According to her official U.S. Department of State biography, Ms. Phillips “served as Senior Advisor for National Finance in the Presidential campaign of George W. Bush, developing the original fund-raising plan and structure for the finance organization…” (U.S. Department of State, 2001). She was appointed Ambassador to France and Permanent Representative to the Organization for Economic Cooperation and Development by President Bush in 2001. She told the New York Times in 2005 that she had been a close friend of the Bushes since 1979 when she worked as a fund-raiser for George H.W. Bush. She postponed her wedding plans to chair the Bush 2005 presidential inaugural events (Solomon, 2005).

There’s lots more here – this is a significant piece of investigative reporting – and the totality does more than just suggest that a majority of the board has been put in place at SMU to make sure Bush’s propaganda center winds up there and remains under his total control. Which – if Rove is running it – will mean making the Nixonian secrecy of Hugh Hewitt’s Nixon Library directorship look like an open-door policy.

Hewitt, now a leading wingnut pundit and the recipient of acres of welfare from conservative foundations, set up the Nixon Library as a sort of twisted joke. (Via Hullabaloo)

The Richard Nixon Library & Birthplace in Yorba Linda has long been the most kicked-around of presidential libraries, and nothing invited more ridicule than the dim, narrow room purporting to describe the scandal that drove its namesake from office.

Venturing into that room, visitors learned that Watergate, which provoked a constitutional crisis and became an enduring byword for abuses of executive power, was really a “coup” engineered by Nixon enemies.
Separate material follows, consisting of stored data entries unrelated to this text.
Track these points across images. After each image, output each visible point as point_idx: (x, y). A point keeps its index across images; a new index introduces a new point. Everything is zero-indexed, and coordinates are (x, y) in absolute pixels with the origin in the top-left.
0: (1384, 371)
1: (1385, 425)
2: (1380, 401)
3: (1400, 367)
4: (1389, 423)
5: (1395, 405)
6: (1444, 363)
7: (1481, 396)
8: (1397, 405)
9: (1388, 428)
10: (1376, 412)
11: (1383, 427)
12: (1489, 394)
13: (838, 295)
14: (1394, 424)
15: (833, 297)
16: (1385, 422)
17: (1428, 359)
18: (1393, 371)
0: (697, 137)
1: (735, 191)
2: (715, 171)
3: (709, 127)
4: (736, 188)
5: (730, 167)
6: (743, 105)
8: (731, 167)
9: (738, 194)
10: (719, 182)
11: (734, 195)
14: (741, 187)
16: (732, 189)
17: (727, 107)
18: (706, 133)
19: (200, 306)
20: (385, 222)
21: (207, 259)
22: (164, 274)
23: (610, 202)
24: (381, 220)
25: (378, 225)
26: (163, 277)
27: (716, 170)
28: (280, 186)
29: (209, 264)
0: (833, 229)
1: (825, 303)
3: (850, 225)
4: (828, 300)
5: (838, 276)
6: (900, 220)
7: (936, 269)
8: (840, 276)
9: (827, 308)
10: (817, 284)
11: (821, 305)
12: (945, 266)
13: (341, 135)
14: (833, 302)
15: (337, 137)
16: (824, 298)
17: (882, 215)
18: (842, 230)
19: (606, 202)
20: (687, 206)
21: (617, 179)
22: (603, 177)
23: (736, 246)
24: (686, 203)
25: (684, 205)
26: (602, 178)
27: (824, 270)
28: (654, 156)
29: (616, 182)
The exhibit accused Washington Post reporters Bob Woodward and Carl Bernstein — without evidence — of “offering bribes” to further their famous coverage.

Most conspicuous was a heavily edited, innocent-seeming version of the “smoking gun” tape of June 23, 1972, the resignation-clinching piece of evidence in which Nixon and his top aide are heard conspiring to thwart the FBI probe of Watergate.
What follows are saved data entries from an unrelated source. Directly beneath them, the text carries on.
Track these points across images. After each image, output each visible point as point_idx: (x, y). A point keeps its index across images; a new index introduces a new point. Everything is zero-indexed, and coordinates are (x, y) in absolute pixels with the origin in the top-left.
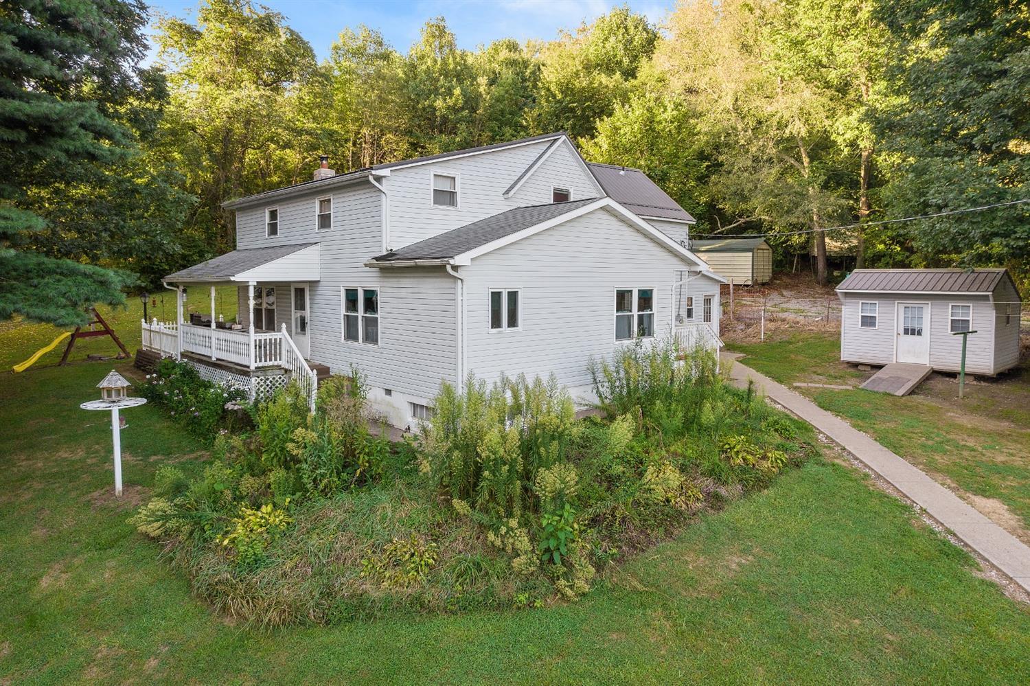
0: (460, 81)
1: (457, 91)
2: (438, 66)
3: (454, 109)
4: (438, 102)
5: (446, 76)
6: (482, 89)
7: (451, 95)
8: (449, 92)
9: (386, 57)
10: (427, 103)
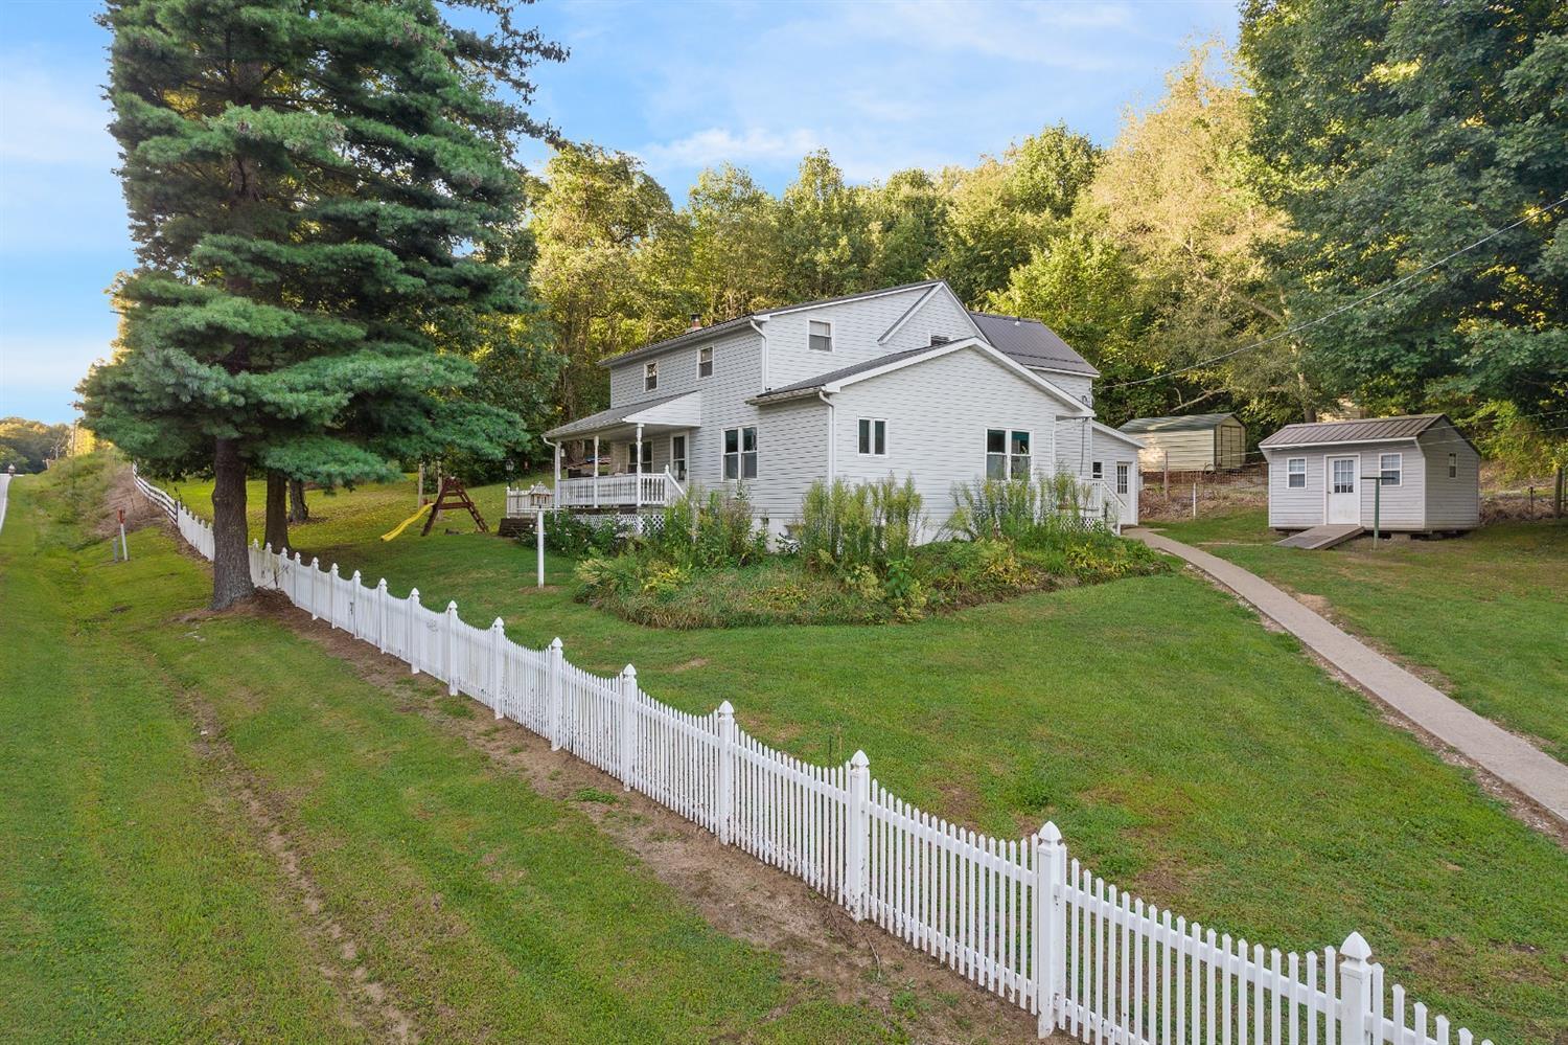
0: (847, 227)
1: (843, 241)
2: (820, 210)
3: (839, 263)
4: (819, 255)
5: (830, 223)
6: (874, 237)
7: (836, 245)
8: (834, 243)
9: (755, 201)
10: (806, 256)
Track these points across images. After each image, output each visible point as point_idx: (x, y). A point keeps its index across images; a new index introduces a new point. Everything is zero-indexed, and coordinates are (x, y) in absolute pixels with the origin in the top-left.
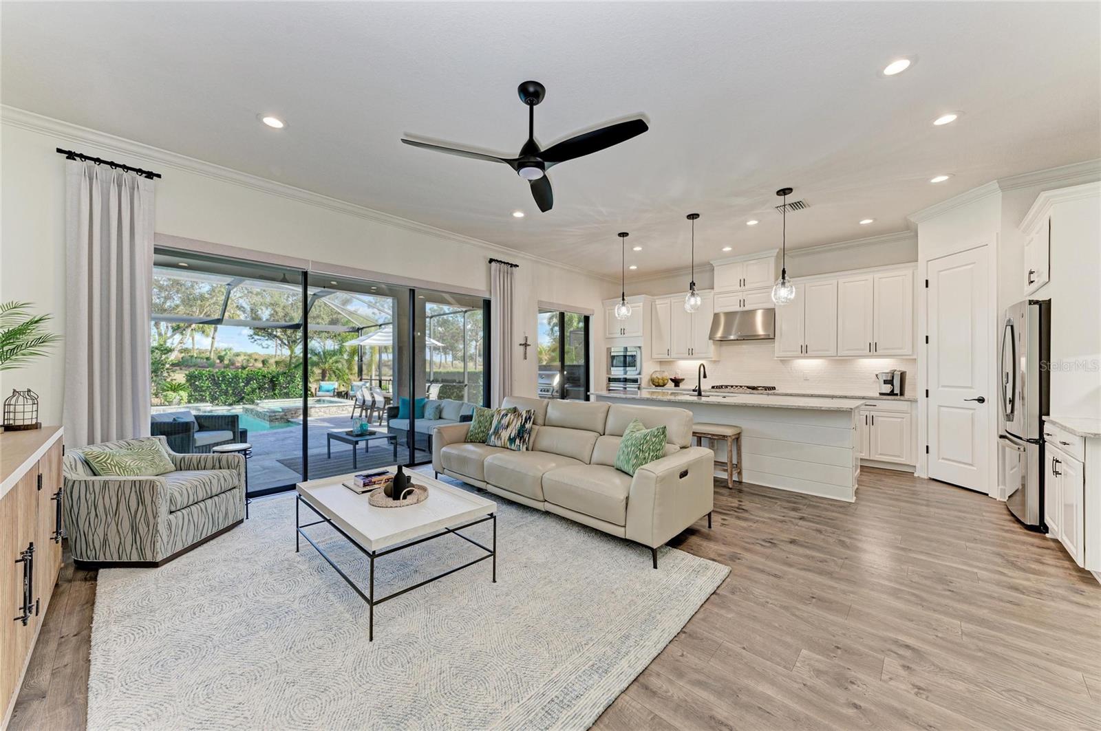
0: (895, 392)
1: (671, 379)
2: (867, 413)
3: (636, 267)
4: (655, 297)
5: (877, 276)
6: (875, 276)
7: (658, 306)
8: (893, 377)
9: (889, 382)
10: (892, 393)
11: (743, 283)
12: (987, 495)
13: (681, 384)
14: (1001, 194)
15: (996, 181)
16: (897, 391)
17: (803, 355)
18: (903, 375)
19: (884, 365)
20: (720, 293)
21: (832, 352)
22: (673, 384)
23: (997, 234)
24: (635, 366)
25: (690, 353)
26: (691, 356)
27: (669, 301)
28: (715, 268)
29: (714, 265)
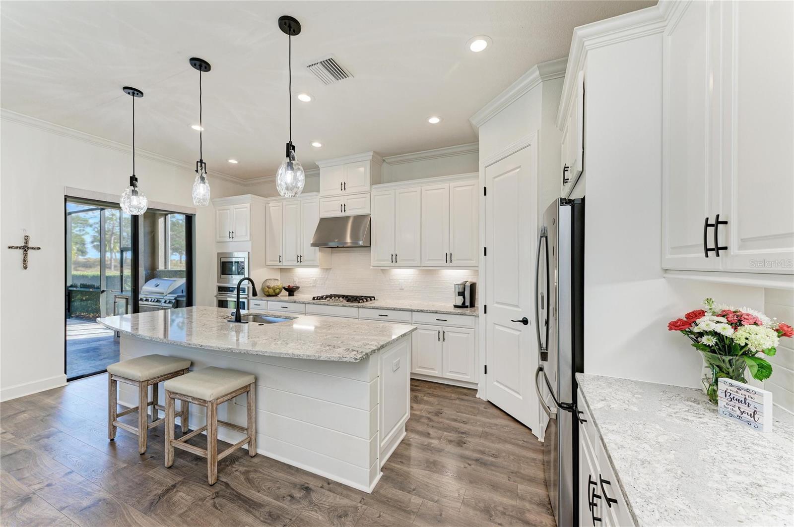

This was history as Nixon wanted it remembered, a monument to his decades-long campaign to refurbish his name. Nixon himself approved the exhibit before the library’s 1990 opening.

“Everybody who visited it, who knew the first thing about history, thought it was a joke,” one Nixon scholar, David Greenberg, said of the Watergate gallery. “You didn’t know whether to laugh or cry.”
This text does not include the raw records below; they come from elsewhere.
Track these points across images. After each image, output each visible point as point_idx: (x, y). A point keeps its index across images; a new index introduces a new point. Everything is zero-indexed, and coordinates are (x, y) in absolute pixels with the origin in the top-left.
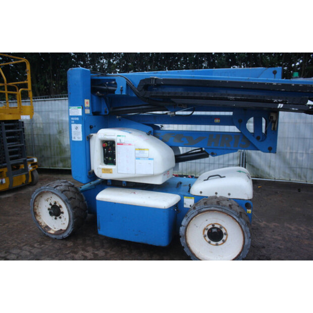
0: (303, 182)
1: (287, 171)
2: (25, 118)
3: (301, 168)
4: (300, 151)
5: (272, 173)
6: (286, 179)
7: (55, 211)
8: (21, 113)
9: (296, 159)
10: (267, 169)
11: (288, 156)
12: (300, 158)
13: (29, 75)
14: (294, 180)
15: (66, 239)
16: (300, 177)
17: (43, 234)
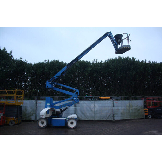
0: (89, 120)
1: (85, 118)
2: (22, 105)
3: (88, 117)
4: (88, 113)
5: (82, 118)
6: (85, 120)
7: (43, 123)
8: (21, 104)
9: (87, 115)
10: (81, 118)
11: (85, 114)
12: (88, 114)
13: (23, 94)
14: (87, 120)
15: (45, 128)
16: (88, 119)
17: (40, 128)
[F]rom the start, the library had trouble being taken seriously. Its first director, Hugh Hewitt, announced that researchers deemed unfriendly would be banned from the archives, singling out the Washington Post’s Bob Woodward as a candidate for exclusion. Scholars cried foul; Hewitt revoked the plan.

You can bet your bottom dollar and the farm that Bush Library Director Karl Rove won’t.